Page

--- Begin ---

IBM Support

IBM Spectrum Scale: GPUDirect Storage (GDS) is available as a Technical Preview feature in Spectrum Scale 5.1.1.

Flashes (Alerts)


Abstract

GPUDirect Storage (GDS) is available as a Technical Preview feature in the Spectrum Scale 5.1.1 release.

Content

This web page describes the use of GPUDirect Storage (GDS) with Spectrum Scale version 5.1.1. In this release GDS is provided as a tech preview only. The succeeding version of Spectrum Scale 5.1.2 has been released in October 2021 and it includes the supported version of GPUDirect Storage. Please check https://www.ibm.com/docs/en/spectrum-scale/5.1.2?topic=architecture-gpudirect-storage-support-spectrum-scale for details (supported functionality, software versions, limitations, etc.). IBM Spectrum Scale 5.1.2 is the recommended version for GPUDirect Storage. Please upgrade to this level if you are using GPUDirect Storage.

--- End ---

Stored data entries

--- Begin ---

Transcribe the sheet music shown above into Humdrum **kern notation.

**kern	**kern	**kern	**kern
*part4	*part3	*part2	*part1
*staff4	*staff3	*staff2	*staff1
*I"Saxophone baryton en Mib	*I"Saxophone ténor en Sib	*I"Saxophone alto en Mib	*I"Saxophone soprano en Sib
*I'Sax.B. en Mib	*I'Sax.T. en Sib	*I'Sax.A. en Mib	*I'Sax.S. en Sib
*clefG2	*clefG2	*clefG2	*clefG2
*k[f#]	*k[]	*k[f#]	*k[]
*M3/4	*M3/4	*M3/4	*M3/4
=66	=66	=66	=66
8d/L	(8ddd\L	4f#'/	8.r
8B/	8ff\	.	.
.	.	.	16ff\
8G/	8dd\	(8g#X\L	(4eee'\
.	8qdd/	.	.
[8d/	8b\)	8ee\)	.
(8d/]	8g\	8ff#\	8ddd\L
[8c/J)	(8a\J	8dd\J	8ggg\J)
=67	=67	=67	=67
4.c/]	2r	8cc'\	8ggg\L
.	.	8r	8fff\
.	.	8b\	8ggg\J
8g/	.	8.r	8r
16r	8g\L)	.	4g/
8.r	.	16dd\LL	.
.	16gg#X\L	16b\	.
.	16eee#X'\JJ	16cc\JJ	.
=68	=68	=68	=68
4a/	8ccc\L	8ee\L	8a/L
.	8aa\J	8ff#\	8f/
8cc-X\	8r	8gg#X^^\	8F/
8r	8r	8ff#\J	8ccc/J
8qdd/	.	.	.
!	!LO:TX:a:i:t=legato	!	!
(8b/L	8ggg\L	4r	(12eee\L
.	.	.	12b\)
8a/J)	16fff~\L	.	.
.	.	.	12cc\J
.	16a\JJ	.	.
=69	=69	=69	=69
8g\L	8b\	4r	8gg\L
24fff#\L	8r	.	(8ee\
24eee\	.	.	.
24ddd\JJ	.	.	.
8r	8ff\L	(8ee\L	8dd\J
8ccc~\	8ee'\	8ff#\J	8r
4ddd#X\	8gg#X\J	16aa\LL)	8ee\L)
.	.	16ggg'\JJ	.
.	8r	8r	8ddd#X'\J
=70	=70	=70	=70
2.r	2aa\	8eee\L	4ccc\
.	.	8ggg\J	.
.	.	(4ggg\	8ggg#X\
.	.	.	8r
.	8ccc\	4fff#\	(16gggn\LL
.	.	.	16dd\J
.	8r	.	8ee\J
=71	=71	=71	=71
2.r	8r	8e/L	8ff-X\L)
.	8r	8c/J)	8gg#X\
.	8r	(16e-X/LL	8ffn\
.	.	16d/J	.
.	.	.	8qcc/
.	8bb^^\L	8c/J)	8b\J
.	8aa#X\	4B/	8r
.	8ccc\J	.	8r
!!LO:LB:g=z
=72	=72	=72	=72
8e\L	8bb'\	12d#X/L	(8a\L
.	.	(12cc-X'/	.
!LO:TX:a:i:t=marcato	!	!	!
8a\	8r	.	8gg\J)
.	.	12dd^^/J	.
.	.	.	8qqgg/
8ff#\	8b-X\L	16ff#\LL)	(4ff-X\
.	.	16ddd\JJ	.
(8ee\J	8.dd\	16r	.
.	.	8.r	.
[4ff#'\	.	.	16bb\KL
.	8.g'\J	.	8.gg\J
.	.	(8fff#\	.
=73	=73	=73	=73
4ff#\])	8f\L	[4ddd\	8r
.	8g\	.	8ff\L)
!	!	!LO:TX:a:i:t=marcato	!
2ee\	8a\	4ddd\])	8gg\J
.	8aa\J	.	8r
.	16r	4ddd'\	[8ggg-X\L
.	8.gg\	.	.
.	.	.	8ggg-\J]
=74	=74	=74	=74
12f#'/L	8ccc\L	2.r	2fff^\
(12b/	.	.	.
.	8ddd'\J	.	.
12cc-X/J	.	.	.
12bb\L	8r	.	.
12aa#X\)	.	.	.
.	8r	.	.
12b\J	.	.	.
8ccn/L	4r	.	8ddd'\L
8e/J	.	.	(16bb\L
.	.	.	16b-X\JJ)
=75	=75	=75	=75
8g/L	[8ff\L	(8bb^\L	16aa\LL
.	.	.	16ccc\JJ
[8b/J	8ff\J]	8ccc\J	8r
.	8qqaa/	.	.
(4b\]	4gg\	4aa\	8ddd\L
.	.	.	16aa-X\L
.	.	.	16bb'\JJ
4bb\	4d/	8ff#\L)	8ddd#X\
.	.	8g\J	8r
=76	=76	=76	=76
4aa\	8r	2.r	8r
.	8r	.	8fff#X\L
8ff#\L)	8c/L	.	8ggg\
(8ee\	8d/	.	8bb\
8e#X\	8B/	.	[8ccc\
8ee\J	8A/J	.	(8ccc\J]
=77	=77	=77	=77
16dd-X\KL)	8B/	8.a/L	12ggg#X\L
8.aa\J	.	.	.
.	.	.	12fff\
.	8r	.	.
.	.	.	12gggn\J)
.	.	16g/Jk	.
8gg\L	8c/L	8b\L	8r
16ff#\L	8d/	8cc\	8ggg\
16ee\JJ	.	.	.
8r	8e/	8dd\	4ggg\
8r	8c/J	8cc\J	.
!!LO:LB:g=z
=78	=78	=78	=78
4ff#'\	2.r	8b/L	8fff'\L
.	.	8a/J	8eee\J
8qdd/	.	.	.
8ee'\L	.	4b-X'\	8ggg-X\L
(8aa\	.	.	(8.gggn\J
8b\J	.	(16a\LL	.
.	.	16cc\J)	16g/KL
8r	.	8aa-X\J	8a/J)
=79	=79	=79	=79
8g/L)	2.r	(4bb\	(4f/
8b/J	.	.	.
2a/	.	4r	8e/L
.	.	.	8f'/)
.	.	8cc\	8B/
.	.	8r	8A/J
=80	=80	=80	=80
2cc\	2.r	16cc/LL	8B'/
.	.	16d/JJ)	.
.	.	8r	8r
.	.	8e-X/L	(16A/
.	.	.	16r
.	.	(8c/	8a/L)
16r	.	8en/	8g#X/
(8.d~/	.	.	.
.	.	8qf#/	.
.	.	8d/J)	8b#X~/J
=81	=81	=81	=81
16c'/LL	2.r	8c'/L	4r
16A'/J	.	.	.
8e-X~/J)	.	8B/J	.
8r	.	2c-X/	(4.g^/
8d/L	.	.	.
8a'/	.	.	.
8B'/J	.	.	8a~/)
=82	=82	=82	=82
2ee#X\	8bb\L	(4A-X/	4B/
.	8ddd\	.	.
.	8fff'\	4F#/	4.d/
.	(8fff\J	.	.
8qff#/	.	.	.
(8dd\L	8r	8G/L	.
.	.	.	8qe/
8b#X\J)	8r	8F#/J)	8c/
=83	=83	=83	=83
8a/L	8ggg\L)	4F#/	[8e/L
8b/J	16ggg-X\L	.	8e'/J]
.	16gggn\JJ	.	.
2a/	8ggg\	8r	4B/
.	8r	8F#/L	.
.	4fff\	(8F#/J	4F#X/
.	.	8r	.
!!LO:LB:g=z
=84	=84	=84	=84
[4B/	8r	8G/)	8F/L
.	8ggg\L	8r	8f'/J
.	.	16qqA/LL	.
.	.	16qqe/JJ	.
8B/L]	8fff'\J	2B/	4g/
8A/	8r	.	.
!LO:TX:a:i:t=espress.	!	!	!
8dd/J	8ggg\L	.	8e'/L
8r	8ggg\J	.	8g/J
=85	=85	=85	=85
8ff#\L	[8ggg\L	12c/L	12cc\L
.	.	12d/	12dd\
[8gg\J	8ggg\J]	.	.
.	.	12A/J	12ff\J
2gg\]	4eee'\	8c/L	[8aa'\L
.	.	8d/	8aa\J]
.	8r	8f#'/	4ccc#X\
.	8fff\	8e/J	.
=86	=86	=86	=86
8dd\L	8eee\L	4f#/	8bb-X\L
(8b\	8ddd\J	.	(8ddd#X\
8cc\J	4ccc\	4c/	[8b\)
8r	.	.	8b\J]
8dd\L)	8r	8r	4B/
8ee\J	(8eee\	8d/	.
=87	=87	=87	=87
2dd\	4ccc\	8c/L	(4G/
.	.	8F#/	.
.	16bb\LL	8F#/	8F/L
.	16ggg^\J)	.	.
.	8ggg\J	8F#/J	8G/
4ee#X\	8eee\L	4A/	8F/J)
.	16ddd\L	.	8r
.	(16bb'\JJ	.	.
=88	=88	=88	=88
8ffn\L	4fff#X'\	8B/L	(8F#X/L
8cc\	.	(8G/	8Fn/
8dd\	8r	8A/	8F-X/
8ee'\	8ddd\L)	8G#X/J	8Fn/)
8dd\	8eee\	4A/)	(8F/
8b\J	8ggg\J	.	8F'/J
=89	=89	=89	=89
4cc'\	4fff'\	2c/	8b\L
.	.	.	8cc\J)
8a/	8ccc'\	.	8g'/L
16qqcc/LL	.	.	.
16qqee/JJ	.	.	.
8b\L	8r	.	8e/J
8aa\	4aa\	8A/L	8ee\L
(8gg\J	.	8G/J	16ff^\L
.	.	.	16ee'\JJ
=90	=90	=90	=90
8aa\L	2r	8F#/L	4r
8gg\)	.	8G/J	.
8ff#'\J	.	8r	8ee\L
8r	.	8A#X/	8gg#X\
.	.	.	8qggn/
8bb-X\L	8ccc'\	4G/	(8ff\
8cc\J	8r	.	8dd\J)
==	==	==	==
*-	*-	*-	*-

--- End ---

Things to do
**a)** Pick out every line of the listing that contains the string "kern", and copy each one unchanged.
**b)** Write the next part of the IBM support page on GPUDirect Storage, picking up after its final sentence.
The IBM support page and the listing were taken from unrelated sources.

Task-by-task outputs
**a)**
Transcribe the sheet music shown above into Humdrum **kern notation.
**kern	**kern	**kern	**kern

**b)**
Before using this feature, one should be familiar with the NVIDIA GDS online documentation: docs.nvidia.com/gpudirect-storage
The NVIDIA GDS driver that supports Spectrum Scale 5.1.1 can be downloaded from partners.nvidia.com
The remainder of this document lists the requirements and restrictions for the Spectrum 5.1.1 GDS Technical Preview and is intended as an addendum to the NVIDIA GDS documentation.
Requirements:
  • The storage must not be locally attached to the GDS clients as GDS requires the NSD path for storage access. ESS and non-ESS storage servers are supported. The storage servers may be in the same or different cluster as the GDS clients.
  • GDS requires Mellanox RDMA over InfiniBand between GDS clients and storage servers (RoCE is not supported).
  • Hardware:
    • GDS clients: x86 with a GPU model that supports GDS (refer to the NVIDIA GDS documentation)
    • Network: EDR or HDR InfiniBand
    • InfiniBand adapter: Mellanox CX4, CX5 or CX6 (CX4 firmware must be 12.27.4000 or higher)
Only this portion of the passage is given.